▶ [Activity] Take the records below and print them verbatim up to and including the line that carries "(fp_line (start -0.3".

----

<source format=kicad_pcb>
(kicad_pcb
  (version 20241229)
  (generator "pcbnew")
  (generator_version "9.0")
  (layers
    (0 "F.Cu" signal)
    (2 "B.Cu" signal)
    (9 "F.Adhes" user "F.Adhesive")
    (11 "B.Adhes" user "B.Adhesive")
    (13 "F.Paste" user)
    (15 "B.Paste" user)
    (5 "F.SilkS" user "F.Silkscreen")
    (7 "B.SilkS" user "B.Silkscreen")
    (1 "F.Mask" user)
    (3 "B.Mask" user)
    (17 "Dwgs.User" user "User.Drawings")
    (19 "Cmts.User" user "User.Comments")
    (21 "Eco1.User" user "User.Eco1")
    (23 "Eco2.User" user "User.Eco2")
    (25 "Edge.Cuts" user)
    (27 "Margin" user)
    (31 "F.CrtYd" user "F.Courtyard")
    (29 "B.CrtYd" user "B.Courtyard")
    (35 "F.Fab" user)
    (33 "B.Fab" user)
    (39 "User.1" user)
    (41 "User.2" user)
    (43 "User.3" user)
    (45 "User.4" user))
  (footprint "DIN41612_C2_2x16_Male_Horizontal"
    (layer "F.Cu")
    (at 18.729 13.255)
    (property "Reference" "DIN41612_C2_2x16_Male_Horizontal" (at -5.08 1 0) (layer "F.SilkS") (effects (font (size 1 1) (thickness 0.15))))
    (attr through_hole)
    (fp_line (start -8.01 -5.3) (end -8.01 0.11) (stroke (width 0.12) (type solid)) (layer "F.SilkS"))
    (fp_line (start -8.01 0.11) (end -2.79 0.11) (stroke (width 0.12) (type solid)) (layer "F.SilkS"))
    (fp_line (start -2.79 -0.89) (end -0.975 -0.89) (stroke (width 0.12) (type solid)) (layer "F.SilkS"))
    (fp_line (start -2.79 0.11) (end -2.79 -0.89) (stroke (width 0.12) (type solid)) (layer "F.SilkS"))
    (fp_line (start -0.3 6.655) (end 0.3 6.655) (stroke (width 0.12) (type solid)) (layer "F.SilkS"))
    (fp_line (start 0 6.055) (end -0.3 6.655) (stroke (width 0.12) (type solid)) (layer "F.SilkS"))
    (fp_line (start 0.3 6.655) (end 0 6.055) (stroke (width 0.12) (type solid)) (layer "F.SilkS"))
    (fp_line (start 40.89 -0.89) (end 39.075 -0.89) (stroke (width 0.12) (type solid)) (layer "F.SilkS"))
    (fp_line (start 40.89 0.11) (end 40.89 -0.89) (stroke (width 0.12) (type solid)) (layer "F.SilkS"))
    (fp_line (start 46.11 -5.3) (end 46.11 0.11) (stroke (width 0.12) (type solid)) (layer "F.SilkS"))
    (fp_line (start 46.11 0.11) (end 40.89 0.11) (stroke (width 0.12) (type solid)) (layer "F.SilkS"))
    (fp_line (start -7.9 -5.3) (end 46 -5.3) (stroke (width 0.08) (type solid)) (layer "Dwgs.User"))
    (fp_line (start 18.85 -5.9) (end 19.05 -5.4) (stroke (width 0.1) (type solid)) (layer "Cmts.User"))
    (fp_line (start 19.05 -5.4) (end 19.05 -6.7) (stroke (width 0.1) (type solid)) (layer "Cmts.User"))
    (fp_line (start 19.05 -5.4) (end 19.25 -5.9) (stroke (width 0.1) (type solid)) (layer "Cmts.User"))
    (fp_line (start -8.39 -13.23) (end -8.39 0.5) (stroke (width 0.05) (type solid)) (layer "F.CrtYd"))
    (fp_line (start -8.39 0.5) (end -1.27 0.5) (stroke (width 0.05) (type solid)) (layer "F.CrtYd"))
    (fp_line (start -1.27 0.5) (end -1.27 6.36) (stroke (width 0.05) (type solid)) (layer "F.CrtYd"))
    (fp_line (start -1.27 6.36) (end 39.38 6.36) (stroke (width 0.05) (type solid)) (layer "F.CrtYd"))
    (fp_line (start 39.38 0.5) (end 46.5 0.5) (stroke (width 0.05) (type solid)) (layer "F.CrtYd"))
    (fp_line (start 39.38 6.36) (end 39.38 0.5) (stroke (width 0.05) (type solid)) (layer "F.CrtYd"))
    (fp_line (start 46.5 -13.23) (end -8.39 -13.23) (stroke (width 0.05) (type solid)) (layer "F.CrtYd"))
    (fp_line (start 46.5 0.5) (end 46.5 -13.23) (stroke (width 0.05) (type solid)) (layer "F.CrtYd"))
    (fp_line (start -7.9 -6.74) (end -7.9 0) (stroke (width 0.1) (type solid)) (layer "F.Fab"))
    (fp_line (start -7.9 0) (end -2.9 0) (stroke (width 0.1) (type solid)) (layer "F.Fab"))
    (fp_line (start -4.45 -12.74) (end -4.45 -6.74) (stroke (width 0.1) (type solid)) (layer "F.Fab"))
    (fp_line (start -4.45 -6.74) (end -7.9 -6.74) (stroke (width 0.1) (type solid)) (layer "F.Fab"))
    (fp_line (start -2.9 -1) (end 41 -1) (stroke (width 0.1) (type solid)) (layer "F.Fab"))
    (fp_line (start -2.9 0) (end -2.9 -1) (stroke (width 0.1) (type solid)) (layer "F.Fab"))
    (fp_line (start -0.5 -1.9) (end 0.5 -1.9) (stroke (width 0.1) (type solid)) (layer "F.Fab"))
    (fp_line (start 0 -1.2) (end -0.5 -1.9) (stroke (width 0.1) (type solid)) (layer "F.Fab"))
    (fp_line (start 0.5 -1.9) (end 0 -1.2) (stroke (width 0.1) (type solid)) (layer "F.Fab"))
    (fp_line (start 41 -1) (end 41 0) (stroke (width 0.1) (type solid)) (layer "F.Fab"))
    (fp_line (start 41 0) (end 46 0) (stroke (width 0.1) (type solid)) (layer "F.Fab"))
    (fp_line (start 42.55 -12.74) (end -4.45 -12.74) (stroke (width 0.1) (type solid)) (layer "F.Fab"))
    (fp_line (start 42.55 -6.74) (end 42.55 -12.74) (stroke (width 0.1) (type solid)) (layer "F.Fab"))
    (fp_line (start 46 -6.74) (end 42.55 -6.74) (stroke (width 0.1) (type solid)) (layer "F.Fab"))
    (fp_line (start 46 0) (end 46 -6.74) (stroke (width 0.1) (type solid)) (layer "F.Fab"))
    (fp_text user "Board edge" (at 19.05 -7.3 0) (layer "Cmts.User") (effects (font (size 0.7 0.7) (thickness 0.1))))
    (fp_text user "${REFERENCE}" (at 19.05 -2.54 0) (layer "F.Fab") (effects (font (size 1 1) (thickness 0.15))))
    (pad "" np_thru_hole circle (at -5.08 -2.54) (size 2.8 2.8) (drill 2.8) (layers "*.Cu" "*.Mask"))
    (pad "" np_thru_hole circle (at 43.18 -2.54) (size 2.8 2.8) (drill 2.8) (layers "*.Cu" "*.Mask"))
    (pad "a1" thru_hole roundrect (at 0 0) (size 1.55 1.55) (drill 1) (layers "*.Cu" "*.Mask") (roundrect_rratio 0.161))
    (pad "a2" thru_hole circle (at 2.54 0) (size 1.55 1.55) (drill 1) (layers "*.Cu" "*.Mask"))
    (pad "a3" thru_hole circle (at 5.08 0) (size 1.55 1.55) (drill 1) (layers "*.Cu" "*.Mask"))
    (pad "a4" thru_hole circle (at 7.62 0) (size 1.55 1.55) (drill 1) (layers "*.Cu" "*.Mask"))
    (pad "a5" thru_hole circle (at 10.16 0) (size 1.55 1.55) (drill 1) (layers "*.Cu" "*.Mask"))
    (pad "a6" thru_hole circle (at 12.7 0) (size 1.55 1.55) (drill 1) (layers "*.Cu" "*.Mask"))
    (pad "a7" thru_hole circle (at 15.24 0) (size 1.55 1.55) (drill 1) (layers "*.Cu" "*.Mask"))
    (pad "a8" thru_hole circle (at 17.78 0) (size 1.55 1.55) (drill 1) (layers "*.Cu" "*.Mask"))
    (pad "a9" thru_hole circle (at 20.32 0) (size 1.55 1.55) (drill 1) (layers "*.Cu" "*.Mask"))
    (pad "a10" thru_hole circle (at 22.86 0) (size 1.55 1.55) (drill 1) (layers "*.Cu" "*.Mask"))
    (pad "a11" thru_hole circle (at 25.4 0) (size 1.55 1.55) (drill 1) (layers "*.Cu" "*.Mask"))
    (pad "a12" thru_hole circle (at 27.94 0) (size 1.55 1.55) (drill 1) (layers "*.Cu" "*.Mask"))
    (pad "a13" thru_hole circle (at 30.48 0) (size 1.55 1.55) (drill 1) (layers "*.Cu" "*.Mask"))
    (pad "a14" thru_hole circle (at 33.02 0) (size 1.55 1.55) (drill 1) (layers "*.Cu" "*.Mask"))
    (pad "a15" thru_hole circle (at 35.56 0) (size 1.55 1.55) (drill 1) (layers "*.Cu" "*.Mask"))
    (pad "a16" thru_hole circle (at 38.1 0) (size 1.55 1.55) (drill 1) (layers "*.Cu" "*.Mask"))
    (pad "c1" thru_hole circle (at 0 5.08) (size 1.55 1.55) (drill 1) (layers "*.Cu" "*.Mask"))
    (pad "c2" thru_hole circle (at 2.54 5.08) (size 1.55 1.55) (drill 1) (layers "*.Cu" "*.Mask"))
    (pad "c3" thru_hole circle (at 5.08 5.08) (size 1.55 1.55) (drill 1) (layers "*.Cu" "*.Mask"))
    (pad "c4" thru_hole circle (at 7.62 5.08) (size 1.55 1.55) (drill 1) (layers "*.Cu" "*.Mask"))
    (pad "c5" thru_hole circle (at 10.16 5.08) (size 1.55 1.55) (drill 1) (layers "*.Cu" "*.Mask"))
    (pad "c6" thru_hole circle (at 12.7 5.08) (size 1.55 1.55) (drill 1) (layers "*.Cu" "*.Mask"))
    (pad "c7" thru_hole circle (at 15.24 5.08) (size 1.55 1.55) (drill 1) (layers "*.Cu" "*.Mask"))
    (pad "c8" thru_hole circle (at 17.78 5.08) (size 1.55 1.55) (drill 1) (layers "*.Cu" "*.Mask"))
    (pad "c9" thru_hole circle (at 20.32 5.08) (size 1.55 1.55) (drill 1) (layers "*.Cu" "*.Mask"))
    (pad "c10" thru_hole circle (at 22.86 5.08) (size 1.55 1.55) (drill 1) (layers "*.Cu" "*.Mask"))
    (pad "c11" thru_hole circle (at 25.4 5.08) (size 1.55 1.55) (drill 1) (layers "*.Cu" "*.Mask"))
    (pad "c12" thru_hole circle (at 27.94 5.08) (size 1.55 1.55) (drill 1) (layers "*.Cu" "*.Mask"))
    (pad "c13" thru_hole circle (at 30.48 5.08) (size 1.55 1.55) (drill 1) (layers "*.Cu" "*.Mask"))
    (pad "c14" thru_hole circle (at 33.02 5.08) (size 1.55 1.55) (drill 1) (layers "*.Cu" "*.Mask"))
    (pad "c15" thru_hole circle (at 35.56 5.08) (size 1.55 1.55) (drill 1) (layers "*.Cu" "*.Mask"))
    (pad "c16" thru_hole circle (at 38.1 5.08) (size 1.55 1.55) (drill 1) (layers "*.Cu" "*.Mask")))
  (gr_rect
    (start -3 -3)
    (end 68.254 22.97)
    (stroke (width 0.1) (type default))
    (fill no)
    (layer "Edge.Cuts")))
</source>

----

▶ [Response for this exercise]
<source format=kicad_pcb>
(kicad_pcb
  (version 20241229)
  (generator "pcbnew")
  (generator_version "9.0")
  (layers
    (0 "F.Cu" signal)
    (2 "B.Cu" signal)
    (9 "F.Adhes" user "F.Adhesive")
    (11 "B.Adhes" user "B.Adhesive")
    (13 "F.Paste" user)
    (15 "B.Paste" user)
    (5 "F.SilkS" user "F.Silkscreen")
    (7 "B.SilkS" user "B.Silkscreen")
    (1 "F.Mask" user)
    (3 "B.Mask" user)
    (17 "Dwgs.User" user "User.Drawings")
    (19 "Cmts.User" user "User.Comments")
    (21 "Eco1.User" user "User.Eco1")
    (23 "Eco2.User" user "User.Eco2")
    (25 "Edge.Cuts" user)
    (27 "Margin" user)
    (31 "F.CrtYd" user "F.Courtyard")
    (29 "B.CrtYd" user "B.Courtyard")
    (35 "F.Fab" user)
    (33 "B.Fab" user)
    (39 "User.1" user)
    (41 "User.2" user)
    (43 "User.3" user)
    (45 "User.4" user))
  (footprint "DIN41612_C2_2x16_Male_Horizontal"
    (layer "F.Cu")
    (at 18.729 13.255)
    (property "Reference" "DIN41612_C2_2x16_Male_Horizontal" (at -5.08 1 0) (layer "F.SilkS") (effects (font (size 1 1) (thickness 0.15))))
    (attr through_hole)
    (fp_line (start -8.01 -5.3) (end -8.01 0.11) (stroke (width 0.12) (type solid)) (layer "F.SilkS"))
    (fp_line (start -8.01 0.11) (end -2.79 0.11) (stroke (width 0.12) (type solid)) (layer "F.SilkS"))
    (fp_line (start -2.79 -0.89) (end -0.975 -0.89) (stroke (width 0.12) (type solid)) (layer "F.SilkS"))
    (fp_line (start -2.79 0.11) (end -2.79 -0.89) (stroke (width 0.12) (type solid)) (layer "F.SilkS"))
    (fp_line (start -0.3 6.655) (end 0.3 6.655) (stroke (width 0.12) (type solid)) (layer "F.SilkS"))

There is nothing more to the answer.